We said it — it’s okay to skip your office happy hour.
Office culture isn’t always easy to navigate. You chat in the break room with other colleagues, pick at a cupcake when someone comes by your desk and insists you take one, and make sure to help out by washing your coffee cup at the end of the day. There are those holiday parties that you’re obligated to go to and make an appearance and the board room meetings you regularly attend because you don’t really have a way out. These are all normal, every day interactions that you have with the people you work with on a daily basis. The small talk and niceties of workplace culture are necessary to maintain a civil, pleasant work environment.
Social outings with coworkers outside of work may mean anxiety ridden happy hours or dinner outings that you really would have rather skipped. The office is a great place to make connections and meet new people, however sometimes there’s a line that needs to be drawn or relationships you’d rather not pursue outside of the workplace. Should you suffer through the interaction? Should you steer clear all together and make an excuse for why you can’t go?
We understand that it’s difficult to continuously make up excuses for why you can’t make it to the weekly get together when everyone closes their Outlooks for the day and answers their last messages. When it comes to happy hours and social outings with colleagues, there are ways to politely dodge the situation or to handle the pesky coworker that won’t accept no as an answer.
It’s okay to say no. If a situation makes you feel uncomfortable or like it will affect your professional environment or personal life, it’s okay to politely refuse the offer and say you’ve got other things going on.
… you’re working on establishing boundaries
New to the job? It can be extremely uncomfortable turning down those invitations for fear that door may never open back up or you won’t be included. However, it can be an important tool for setting boundaries and establishing what you’re comfortable with. If you’re uncomfortable drinking and staying out late with co-workers, saying no is okay. Co-workers are people you spend a good portion of your day with and it’s perfectly normal to want to get to know them in a different setting or separate your social life from your work life. Spend time with them on your terms and get to know them in a setting that feels appropriate to you.
Instead of happy hour, ask if they would like to grab lunch during the week after a big meeting or suggest picking up coffee together on the way to the office. By establishing boundaries, people at the office will get to know the ‘you’ that you are ready to share with them.

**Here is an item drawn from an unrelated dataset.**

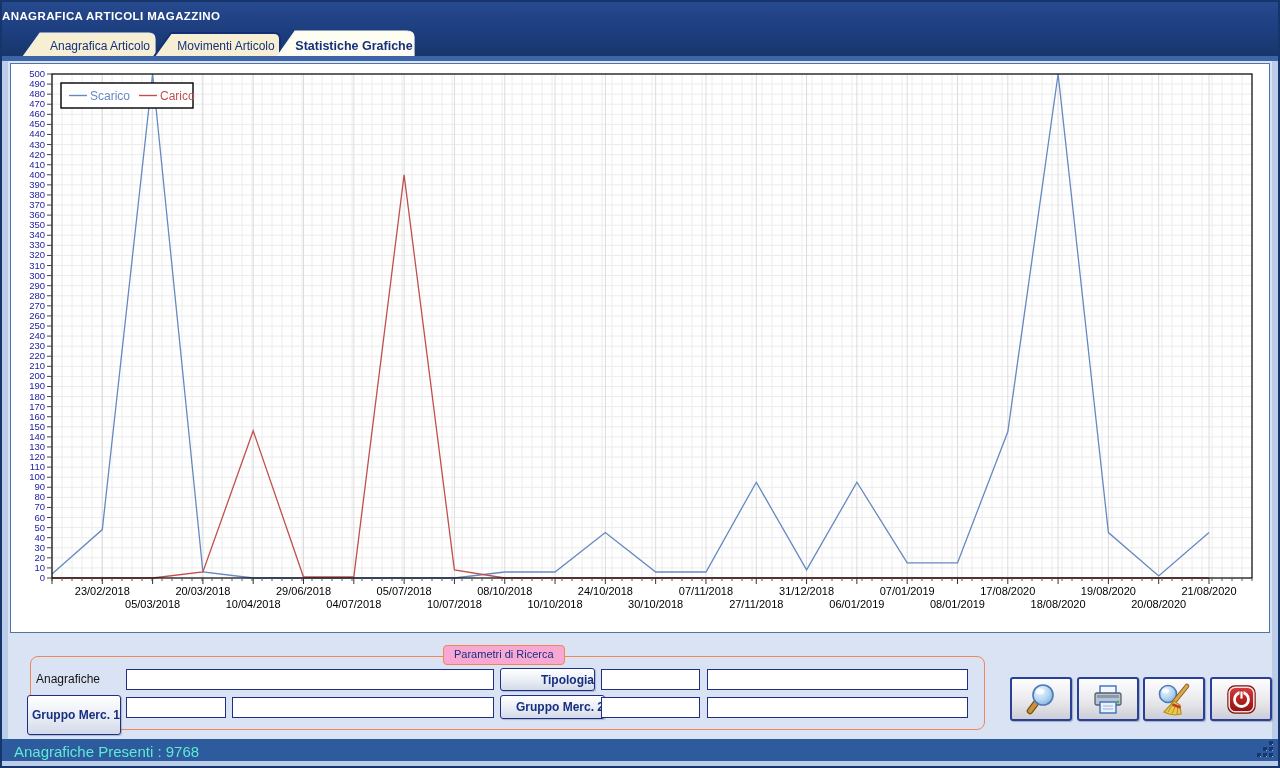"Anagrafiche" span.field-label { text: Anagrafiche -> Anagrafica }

… you’re really just not up for it
You’re behind on grocery shopping. You really don’t want to make the 15 minute drive the opposite way as home. You are really tired and could use some downtime. You want to catch up on your favorite TV series with your family and spend some time cooking with your significant other. It’s okay to skip it when your heart really just isn’t in it. When you don’t feel like being somewhere and you’d rather be doing something else, those around you can tell and it can really affect how people interact with you. Leave the office happy, come back in the morning, and ask if everyone had a great time. Who knows, maybe you’ll be up for it next time.

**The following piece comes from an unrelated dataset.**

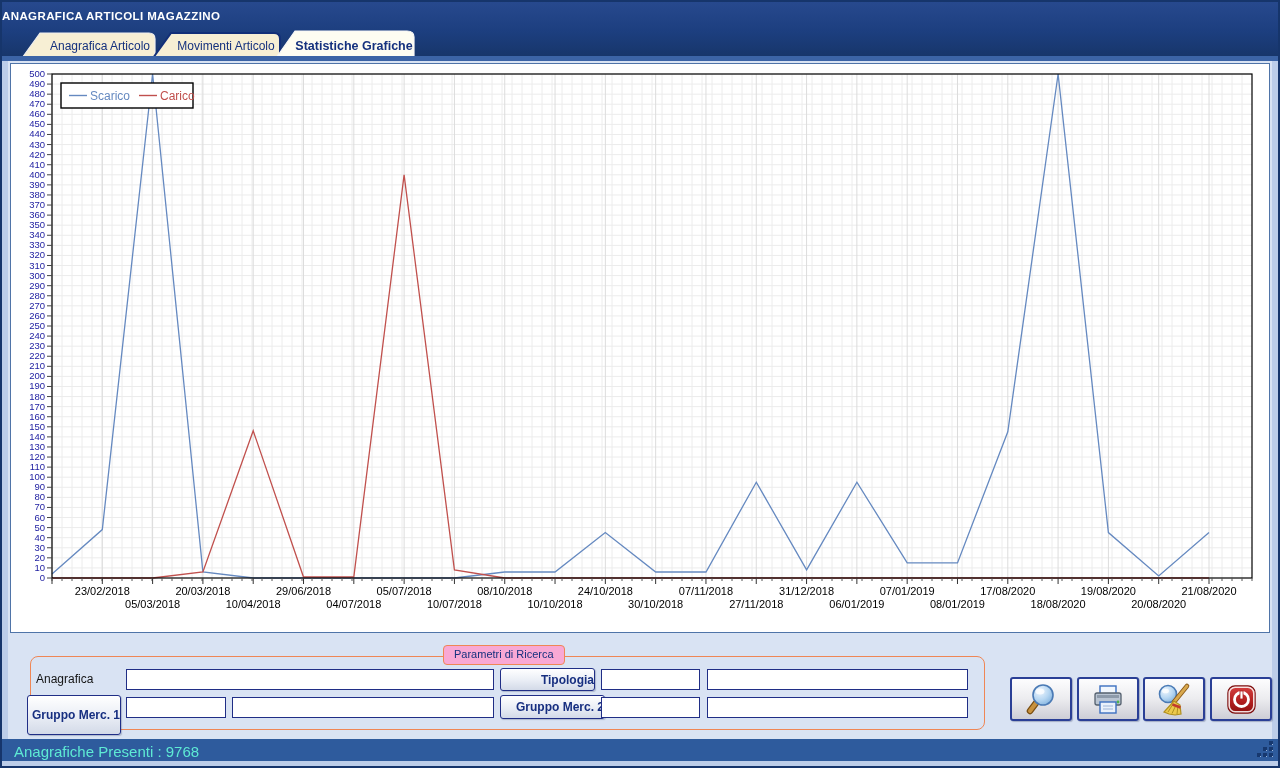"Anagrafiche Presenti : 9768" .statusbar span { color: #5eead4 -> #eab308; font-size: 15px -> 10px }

… you have prior obligations
It’s your anniversary, you have a yoga class that has been scheduled for a week and a half, or you made dinner plans with someone special. Saying that you have prior obligations or plans shouldn’t be the end of the world. To be honest, if it’s something that you’re really looking forward to (even if it’s just an hour long Vinyasa class with your best friend or happy hour with the guys instead), it’s not something you should feel bad about.
When you’re finished with work for the day, your free time starts. The beautiful thing is, you can choose how you spend it! Kick back, throw your favorite slippers on, order a pizza — enjoy your night.
… you are looking for a more personal interaction
When drinking and new people are involved, it can be a challenge. Happy hours are not meant to make you feel socially awkward and uncomfortable. They’re supposed to be a way to bond and decompress after a long day. If you don’t feel like that’s the case, skip it and suggest something else for another night. Maybe you get nice lunch on a Friday afternoon. Maybe you and one of your co-workers can go out for appetizers and one glass of wine in a smaller setting at a place you feel comfortable. Maybe you skip the alcohol all together and suggest a fun, active activity that they may like. Getting to know people in a social setting with alcohol involved can end up working against you if it’s not handled correctly.
… you want time to do something that is good for you, your mind, and your body
You should never feel guilty about taking a night to pick up your favorite meal and make it to the gym. Self-care and wellness are two things that are always a priority and it’s okay to take advantage of spoiling yourself when you have the time. If taking a yoga class after a long day or taking a long run by the beach is what helps you unwind, by all means do it.
Every single person doesn’t celebrate the weekend by going out and drinking. It’s okay to focus on what is good for you and be selfish!